Sensing environmental interaction physics to traverse cluttered obstacles

Abstract: When legged robots physically interact with obstacles in applications such as search and rescue through rubble and planetary exploration across Martain rocks, even the most advanced ones struggle because they lack a fundamental framework to model the robot-obstacle physical interaction paralleling artificial potential fields for obstacle avoidance. To remedy this, recent studies established a novel framework - potential energy landscape modeling - that explains and predicts the destabilizing transitions across locomotor modes from the physical interaction between robots and obstacles, and governs a wide range of complex locomotion. However, this framework was confined to the laboratory because we lack methods to obtain the potential energy landscape in unknown environments. Here, we explore the feasibility of introducing this framework to such environments. We showed that a robot can reconstruct the potential energy landscape for unknown obstacles by measuring the obstacle contact forces and resulting torques.

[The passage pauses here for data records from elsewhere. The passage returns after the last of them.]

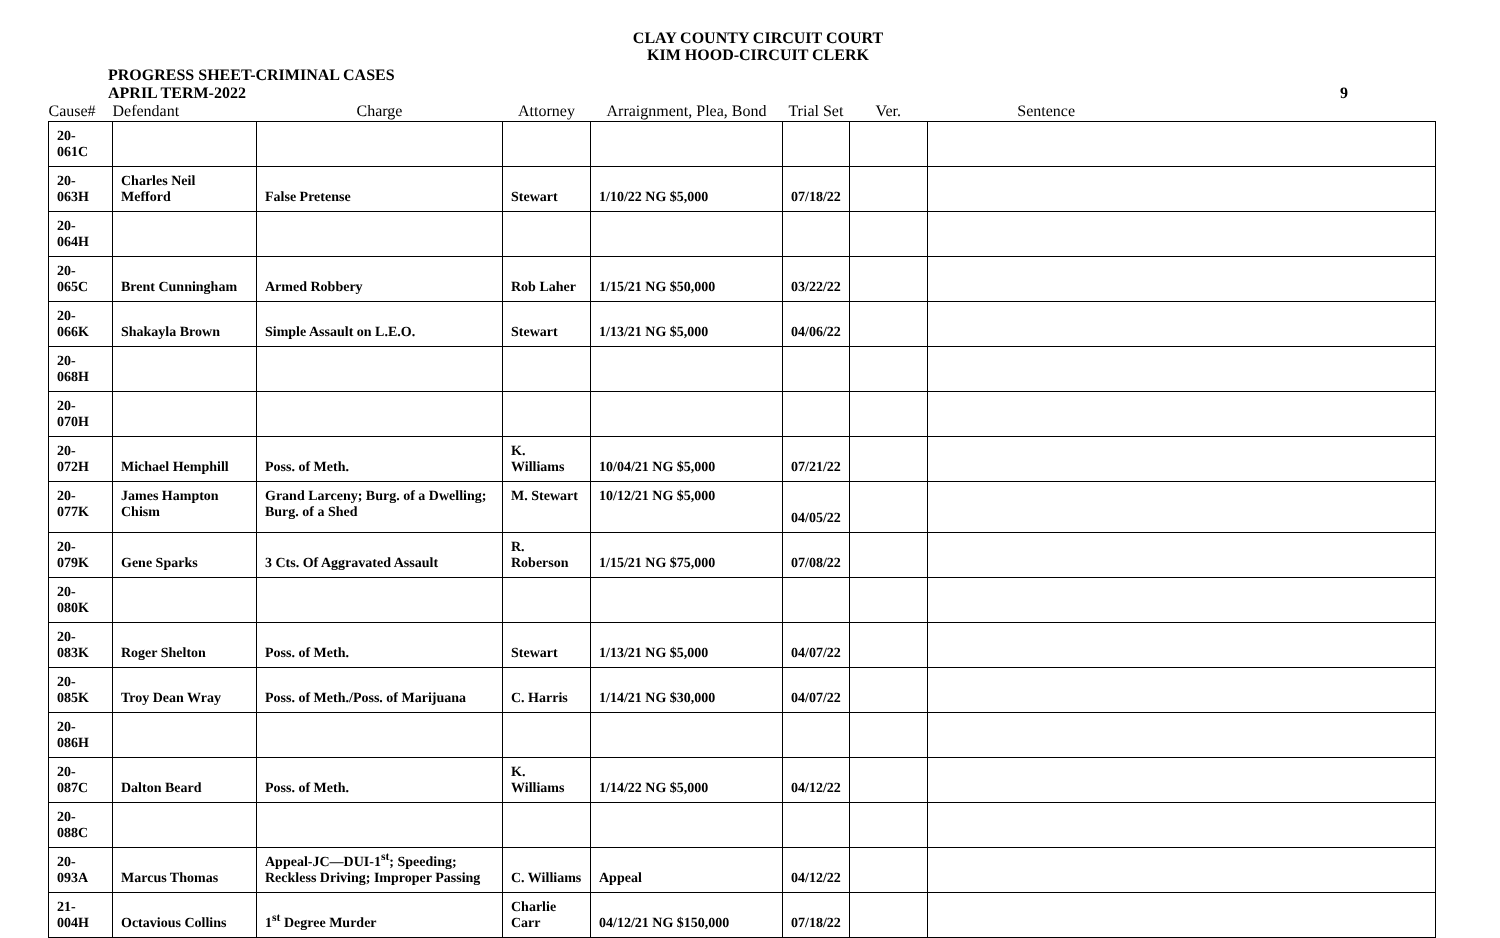CLAY COUNTY CIRCUIT COURT
KIM HOOD-CIRCUIT CLERK
PROGRESS SHEET-CRIMINAL CASES
APRIL TERM-2022
9
| Cause# | Defendant | Charge | Attorney | Arraignment, Plea, Bond | Trial Set | Ver. | Sentence |
| --- | --- | --- | --- | --- | --- | --- | --- |
| 20-061C | | | | | | | |
| 20-063H | Charles Neil Mefford | False Pretense | Stewart | 1/10/22 NG $5,000 | 07/18/22 | | |
| 20-064H | | | | | | | |
| 20-065C | Brent Cunningham | Armed Robbery | Rob Laher | 1/15/21 NG $50,000 | 03/22/22 | | |
| 20-066K | Shakayla Brown | Simple Assault on L.E.O. | Stewart | 1/13/21 NG $5,000 | 04/06/22 | | |
| 20-068H | | | | | | | |
| 20-070H | | | | | | | |
| 20-072H | Michael Hemphill | Poss. of Meth. | K. Williams | 10/04/21 NG $5,000 | 07/21/22 | | |
| 20-077K | James Hampton Chism | Grand Larceny; Burg. of a Dwelling; Burg. of a Shed | M. Stewart | 10/12/21 NG $5,000 | 04/05/22 | | |
| 20-079K | Gene Sparks | 3 Cts. Of Aggravated Assault | R. Roberson | 1/15/21 NG $75,000 | 07/08/22 | | |
| 20-080K | | | | | | | |
| 20-083K | Roger Shelton | Poss. of Meth. | Stewart | 1/13/21 NG $5,000 | 04/07/22 | | |
| 20-085K | Troy Dean Wray | Poss. of Meth./Poss. of Marijuana | C. Harris | 1/14/21 NG $30,000 | 04/07/22 | | |
| 20-086H | | | | | | | |
| 20-087C | Dalton Beard | Poss. of Meth. | K. Williams | 1/14/22 NG $5,000 | 04/12/22 | | |
| 20-088C | | | | | | | |
| 20-093A | Marcus Thomas | Appeal-JC—DUI-1<sup>st</sup>; Speeding; Reckless Driving; Improper Passing | C. Williams | Appeal | 04/12/22 | | |
| 21-004H | Octavious Collins | 1<sup>st</sup> Degree Murder | Charlie Carr | 04/12/21 NG $150,000 | 07/18/22 | | |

To elaborate, we developed a minimalistic robot capable of sensing contact forces and torques when propelled against a pair of grass-like obstacles. Despite the forces and torques not being fully conservative, they well-matched the potential energy landscape gradients, and the reconstructed landscape well-matched ground truth. In addition, we found that using normal forces and torques and head oscillation inspired by cockroach observations further improved the estimation of conservative ones. Our study will finally inspire free-running robots to achieve low-effort, "zero-shot" traversing clustered, large obstacles in real-world applications by sampling contact forces and torques and reconstructing the landscape around its neighboring states in real time.